At risk of Ebola, Liberia’s top doctor quarantines herself
Los Angeles Times Johannesburg bureau chief Robyn Dixon discusses the effect of the Ebola crisis in Liberia with video journalist Ann Simmons.
Reporting from Monrovia, Liberia — Liberia’s chief medical officer has quarantined herself for three weeks and ordered her entire office to do the same after an assistant died of Ebola.
Dr. Bernice Dahn had no symptoms. But her move to quarantine her office was in line with a government policy on containing the crisis. In crowded, jostling communities of the capital, Monrovia, the government’s 21-day quarantine rule is mostly ignored.
After Dahn’s assistant died, the Ministry of Health and Social Welfare stopped working Thursday to allow sprayers to decontaminate the building.
“Of course we made the rule, so I am home for 21 days. I did it on my own. I told my office staff to stay at home for the 21 days. That’s what we need to do,” Dahn told the Associated Press in an interview Saturday.
Liberia has had nearly 2,400 confirmed or probable cases of the Ebola virus, plus more than 1,000 suspected cases. Cases continue to increase exponentially, with 150 reported in the last two days.
Liberia is among three West African countries, along with Sierra Leone and Guinea, that have had more than 3,000 deaths confirmed or suspected to be from Ebola. More than 6,000 people have been infected in the biggest outbreak of the disease in history.
Liberia’s government has struggled to hit the right note in its handling of the unprecedented crisis, which reached the country in March when people arrived from neighboring Guinea seeking treatment in Liberia’s Lofa County.
As late as August, some communities had little information about the virus, as infections spread through poor, crowded communities ill-equipped to combat the disease, many of them lacking running water.
As the government tried to correct its public information course, sending out the message that Ebola was a killer disease with no cure, many sick people were so terrified they evaded health facilities, which came to be seen as death traps from which patients never emerged alive. As people stayed at home, cared for by loved ones who buried them in secret, the disease rapidly spread, leading to a disastrous shortage of treatment beds.
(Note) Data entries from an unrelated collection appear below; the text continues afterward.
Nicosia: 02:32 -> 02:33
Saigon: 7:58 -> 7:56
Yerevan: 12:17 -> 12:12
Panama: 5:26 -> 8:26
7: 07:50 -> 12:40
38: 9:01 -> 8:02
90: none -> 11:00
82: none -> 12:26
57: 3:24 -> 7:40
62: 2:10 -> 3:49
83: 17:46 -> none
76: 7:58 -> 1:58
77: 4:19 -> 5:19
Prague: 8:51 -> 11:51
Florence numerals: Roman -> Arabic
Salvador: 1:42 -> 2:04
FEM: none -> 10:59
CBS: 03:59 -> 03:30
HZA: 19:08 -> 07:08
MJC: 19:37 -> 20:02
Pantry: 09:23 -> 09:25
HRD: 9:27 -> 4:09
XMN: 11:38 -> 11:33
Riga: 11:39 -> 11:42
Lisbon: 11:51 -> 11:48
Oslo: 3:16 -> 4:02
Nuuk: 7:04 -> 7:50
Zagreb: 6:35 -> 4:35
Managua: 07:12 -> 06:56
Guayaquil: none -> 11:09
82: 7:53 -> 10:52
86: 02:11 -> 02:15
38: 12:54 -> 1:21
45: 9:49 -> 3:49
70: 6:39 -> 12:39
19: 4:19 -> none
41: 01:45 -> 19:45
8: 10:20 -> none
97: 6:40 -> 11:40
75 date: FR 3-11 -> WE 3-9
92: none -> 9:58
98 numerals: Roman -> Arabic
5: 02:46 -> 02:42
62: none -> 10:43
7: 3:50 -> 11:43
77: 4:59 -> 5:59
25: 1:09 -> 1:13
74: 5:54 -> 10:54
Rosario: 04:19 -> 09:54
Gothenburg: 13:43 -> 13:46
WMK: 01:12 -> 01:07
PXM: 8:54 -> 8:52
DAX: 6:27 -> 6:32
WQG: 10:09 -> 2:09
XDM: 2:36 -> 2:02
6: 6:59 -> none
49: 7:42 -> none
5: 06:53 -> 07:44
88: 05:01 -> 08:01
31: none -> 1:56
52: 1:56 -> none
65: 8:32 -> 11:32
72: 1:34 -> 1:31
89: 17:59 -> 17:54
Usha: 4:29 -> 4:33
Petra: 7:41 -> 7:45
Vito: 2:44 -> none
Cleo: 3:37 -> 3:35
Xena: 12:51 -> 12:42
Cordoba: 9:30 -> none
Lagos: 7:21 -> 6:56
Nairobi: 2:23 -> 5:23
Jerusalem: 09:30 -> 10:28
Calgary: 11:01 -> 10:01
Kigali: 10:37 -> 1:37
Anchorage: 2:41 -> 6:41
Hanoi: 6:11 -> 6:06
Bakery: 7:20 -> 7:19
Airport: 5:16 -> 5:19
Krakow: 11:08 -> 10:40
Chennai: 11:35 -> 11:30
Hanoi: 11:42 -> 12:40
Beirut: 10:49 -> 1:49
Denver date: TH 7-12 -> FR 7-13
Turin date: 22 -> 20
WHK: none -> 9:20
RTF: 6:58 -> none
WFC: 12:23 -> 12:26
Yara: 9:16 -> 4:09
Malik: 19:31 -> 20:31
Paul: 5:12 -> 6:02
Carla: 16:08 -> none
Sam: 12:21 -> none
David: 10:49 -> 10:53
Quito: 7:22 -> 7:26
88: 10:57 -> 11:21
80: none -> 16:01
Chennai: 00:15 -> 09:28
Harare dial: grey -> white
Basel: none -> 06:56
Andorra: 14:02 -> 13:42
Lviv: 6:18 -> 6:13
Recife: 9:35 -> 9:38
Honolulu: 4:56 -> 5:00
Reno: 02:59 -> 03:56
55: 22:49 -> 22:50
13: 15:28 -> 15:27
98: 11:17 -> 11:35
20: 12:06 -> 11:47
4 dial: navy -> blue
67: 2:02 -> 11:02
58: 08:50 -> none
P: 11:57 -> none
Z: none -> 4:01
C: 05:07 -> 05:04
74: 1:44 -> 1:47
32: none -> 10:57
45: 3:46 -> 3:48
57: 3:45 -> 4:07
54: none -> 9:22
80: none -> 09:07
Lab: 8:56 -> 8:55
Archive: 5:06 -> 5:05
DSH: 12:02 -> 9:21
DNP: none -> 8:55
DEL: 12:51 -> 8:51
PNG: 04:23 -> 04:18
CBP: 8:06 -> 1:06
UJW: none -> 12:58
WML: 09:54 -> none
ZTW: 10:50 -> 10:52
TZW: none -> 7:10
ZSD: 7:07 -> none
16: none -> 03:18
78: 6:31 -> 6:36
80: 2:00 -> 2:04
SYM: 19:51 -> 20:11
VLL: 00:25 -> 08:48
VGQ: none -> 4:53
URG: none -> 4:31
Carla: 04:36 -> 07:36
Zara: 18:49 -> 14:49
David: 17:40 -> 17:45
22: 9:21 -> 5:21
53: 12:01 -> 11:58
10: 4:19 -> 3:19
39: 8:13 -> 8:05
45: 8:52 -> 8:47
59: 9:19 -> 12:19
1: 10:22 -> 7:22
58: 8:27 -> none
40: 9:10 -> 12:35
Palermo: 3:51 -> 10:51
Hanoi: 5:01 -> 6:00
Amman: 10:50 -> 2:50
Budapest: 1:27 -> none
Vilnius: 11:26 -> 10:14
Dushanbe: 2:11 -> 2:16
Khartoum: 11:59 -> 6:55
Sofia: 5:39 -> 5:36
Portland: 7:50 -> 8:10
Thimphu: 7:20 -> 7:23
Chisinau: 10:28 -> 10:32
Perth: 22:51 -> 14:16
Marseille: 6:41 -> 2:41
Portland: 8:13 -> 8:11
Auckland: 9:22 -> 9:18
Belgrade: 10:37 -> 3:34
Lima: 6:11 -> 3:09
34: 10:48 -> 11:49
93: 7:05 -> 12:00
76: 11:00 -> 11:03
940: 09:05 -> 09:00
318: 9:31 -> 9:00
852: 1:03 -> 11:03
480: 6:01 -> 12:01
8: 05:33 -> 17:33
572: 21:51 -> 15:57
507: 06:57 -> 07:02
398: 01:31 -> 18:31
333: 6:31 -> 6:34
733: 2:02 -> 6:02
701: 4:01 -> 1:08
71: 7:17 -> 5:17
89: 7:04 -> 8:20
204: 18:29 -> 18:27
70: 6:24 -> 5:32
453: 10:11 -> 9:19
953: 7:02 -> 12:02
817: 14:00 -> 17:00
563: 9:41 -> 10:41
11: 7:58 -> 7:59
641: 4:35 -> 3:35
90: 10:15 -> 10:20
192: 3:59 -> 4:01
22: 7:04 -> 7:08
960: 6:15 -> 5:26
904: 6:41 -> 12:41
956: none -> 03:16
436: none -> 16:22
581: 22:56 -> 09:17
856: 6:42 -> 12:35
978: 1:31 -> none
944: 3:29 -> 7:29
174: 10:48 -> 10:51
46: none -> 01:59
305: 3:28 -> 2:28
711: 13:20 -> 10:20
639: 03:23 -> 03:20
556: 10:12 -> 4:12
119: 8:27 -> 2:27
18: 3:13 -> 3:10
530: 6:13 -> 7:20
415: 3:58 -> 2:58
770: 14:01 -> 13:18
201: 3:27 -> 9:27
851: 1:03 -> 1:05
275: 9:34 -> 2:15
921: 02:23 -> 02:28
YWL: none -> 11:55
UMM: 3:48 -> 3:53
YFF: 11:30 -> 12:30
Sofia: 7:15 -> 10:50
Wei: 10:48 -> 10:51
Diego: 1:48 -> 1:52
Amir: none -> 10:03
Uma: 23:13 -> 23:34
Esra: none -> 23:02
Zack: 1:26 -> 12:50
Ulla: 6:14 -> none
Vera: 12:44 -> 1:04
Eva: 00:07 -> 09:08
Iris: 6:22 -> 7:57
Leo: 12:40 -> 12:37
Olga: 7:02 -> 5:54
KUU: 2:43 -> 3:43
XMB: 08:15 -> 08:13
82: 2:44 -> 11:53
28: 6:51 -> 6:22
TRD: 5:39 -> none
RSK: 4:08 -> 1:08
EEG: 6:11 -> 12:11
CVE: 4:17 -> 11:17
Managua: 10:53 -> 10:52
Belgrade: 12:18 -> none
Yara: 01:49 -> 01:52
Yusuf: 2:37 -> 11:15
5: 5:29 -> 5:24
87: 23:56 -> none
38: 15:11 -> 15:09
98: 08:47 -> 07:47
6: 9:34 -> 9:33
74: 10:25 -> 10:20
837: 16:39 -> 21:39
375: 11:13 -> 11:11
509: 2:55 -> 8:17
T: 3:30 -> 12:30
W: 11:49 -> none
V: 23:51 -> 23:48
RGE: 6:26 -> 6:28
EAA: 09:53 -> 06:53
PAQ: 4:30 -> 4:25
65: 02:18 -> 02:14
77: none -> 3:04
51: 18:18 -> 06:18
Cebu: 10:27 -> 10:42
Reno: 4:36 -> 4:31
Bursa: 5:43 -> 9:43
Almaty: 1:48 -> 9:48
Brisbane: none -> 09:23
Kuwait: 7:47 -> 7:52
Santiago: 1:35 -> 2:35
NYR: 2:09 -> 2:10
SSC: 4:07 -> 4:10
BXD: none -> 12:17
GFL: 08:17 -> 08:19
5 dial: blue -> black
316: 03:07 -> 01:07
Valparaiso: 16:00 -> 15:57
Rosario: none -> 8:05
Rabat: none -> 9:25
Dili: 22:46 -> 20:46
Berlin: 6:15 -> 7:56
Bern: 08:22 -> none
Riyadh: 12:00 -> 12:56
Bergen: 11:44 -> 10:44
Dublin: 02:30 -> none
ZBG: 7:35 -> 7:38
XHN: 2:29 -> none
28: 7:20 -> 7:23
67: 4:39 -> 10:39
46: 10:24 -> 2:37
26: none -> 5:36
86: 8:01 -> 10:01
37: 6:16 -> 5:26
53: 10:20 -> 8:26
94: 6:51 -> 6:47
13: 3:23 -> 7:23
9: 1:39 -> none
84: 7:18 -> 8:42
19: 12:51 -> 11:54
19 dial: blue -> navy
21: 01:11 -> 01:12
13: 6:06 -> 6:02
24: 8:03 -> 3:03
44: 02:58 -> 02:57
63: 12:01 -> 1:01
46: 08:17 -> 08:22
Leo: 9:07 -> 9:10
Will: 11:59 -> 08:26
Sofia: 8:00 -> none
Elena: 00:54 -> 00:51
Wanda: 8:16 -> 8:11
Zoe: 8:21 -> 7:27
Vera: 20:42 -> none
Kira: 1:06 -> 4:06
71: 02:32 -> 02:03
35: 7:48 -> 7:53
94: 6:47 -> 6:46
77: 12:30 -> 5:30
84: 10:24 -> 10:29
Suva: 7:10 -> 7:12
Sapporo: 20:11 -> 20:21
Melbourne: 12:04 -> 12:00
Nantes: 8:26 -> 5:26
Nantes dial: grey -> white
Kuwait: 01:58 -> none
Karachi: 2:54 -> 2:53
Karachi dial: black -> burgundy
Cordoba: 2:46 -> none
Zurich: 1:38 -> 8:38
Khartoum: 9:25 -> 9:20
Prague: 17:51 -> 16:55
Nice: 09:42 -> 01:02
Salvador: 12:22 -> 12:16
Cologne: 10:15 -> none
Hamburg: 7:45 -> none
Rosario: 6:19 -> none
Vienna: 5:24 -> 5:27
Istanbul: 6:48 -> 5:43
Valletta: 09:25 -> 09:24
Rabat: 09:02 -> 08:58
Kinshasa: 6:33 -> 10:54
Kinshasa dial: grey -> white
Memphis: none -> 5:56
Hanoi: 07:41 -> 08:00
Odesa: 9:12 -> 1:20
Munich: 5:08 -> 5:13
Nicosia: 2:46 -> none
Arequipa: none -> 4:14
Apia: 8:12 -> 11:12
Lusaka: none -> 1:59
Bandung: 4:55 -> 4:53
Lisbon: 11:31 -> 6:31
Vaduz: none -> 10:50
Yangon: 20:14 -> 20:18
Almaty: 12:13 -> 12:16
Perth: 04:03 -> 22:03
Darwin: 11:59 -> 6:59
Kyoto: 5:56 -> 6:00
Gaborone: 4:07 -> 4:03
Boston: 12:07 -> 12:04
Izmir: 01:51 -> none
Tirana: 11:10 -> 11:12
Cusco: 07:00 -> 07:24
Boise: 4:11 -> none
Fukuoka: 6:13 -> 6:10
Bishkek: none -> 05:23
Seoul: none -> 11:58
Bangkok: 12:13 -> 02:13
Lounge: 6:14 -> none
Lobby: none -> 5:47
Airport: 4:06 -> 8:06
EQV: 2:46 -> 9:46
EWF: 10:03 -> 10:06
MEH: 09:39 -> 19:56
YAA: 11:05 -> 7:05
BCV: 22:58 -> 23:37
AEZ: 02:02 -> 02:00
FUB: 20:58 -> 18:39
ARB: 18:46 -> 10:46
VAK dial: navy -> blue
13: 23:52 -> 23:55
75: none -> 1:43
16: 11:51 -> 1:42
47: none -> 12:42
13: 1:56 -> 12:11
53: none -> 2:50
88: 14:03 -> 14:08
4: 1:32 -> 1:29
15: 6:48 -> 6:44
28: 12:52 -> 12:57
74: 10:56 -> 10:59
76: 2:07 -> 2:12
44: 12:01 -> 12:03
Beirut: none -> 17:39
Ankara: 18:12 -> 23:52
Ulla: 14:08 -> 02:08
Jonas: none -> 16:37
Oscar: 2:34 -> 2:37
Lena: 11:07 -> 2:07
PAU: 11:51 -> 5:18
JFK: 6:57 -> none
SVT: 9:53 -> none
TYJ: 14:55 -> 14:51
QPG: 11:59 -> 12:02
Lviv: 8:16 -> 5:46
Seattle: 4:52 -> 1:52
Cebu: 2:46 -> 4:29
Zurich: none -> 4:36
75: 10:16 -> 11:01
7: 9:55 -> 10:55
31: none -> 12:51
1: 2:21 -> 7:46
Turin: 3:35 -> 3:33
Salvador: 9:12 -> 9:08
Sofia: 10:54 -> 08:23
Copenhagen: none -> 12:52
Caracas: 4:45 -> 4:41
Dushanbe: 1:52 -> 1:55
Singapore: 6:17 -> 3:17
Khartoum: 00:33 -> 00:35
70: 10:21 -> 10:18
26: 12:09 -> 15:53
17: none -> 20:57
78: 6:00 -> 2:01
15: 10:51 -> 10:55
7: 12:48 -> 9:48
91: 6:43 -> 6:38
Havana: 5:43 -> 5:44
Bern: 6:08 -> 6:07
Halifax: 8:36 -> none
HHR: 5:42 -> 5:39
Public messages warning the public to stay away from Ebola patients have led to acute stigmatization of not only the sick, but healthcare workers and survivors of the disease.
At one point, the government enforced a quarantine, imposed overnight without warning, on a sprawling slum district in Monrovia. Sierra Leone imposed a three-day, 24-hour curfew for the entire population except health workers, police and the military.
The crisis has exposed the ramshackle state of the health systems in the three countries and caused an almost total collapse in treatment for unrelated illnesses, accidents and birth complications, leading to a hidden toll in deaths from preventable diseases such as malaria.
It also has taken a terrible toll on healthcare workers.
There have been 375 health workers infected, of whom 211 have died, including 89 dead in Liberia and 82 in Sierra Leone.
“Exposure of healthcare workers to [the Ebola virus] continues to be an alarming feature of this outbreak,” the World Health Organization said.
There have been instances of panic-stricken nurses and doctors fleeing their posts, although many have since returned. The country’s largest hospital, the John F. Kennedy Memorial Hospital in Monrovia, closed temporarily in July after the deaths of health workers and again this month after nurses called a work stoppage, protesting the lack of proper protective gear to handle the Ebola crisis.
Many Liberians are angry about the government’s failure to warn them of the dangers quickly enough, its failure to prevent the spread of the disease from neighboring countries and its poor handling of the crisis since.
“We were let down, because the information didn’t circulate on time,” said Massa Yakima, 58, who lost 13 members of her family to the disease, most of them children.
“If a person died, the body remained for four days, five days, seven days. The response was poor, really poor,” said Augustine Fredericks of the community group Women and Children Advocacy.
Scientists believe Ebola is not transmitted by people until they exhibit symptoms, which normally appear between two and 21 days of infection.
The virus has no cure, but early treatment of symptoms and fluids are believed to improve the chances of survival.